Sunday, September 27, 2015

Celebrate: Oyster’s Netflix eBook Formula Is Dumped



It is with great joy that we discuss the demise of Oyster’s subscription eBook service, one akin to Netflix but for books.  Though I am saddened that their departure means one less competitor in the book market – I hold no tears for the defeat of a buffet book service.  The book industry cannot be sustained if consumers heavily buy into such a program.

Many consumers did not buy into it, through that doesn’t mean they gave up on the idea.  Scribd, Amazon Kindle Unlimited, and a few others offer the price-fixed monthly all-you-can-read deal.  Here’s the question: why did Oyster fail?

·         Did not enough people know about it?
·         Was their selection of books weak?
·         Do people favor a competitor?

Or do consumers simply not care for such a service? Or, maybe Oyster had a lot of customers and realized it can’t afford to pay royalties to cover all of these book rentals?

Oyster charged $9.95 per month and made over one million e-books available to be read anytime, anywhere.  Was $9.95 too much?  Has the market completely collapsed that people won’t even part with 10 bucks to read a ton of books?

I’ve written this many times over but I will say it again:

·         Books have value – they aren’t commodities.
·         Books should be sold individually and not limped into a monthly fee.
·         Book prices for e-books should be similar to hat of print.
·         All book prices must rise over time.
·         Book giveaways help brand specific authors but hurt the industry overall.

## Work instructions
According to the post about Oyster's eBook service, what monthly price did Oyster charge? The listing comes from a separate source and has no connection to the post about Oyster.

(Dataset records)
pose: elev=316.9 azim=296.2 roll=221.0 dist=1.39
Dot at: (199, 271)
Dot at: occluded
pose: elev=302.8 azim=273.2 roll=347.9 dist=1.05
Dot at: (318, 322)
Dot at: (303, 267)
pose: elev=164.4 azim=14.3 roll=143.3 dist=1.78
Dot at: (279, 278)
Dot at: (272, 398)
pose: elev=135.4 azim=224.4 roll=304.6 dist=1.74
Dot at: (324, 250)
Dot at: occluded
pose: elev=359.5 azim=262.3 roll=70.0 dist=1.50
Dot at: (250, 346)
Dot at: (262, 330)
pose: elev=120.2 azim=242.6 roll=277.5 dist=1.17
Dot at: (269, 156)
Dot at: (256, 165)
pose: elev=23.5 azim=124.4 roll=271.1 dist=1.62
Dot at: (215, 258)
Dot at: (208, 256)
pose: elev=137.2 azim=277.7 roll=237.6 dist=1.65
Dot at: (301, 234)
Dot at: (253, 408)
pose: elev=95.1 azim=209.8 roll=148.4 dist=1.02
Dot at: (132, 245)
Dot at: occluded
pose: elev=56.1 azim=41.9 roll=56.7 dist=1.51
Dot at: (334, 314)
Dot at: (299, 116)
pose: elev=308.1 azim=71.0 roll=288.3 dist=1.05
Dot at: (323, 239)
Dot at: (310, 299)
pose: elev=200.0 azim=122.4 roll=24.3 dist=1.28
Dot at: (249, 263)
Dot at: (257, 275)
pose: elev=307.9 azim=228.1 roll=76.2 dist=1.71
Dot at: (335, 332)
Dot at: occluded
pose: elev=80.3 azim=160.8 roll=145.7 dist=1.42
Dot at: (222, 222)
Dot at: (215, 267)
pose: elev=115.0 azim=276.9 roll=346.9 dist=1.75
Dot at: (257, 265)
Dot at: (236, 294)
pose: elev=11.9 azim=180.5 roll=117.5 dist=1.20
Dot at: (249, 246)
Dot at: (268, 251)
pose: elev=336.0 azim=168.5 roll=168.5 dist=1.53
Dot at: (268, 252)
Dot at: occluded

## Result of this exercise
$9.95 per month.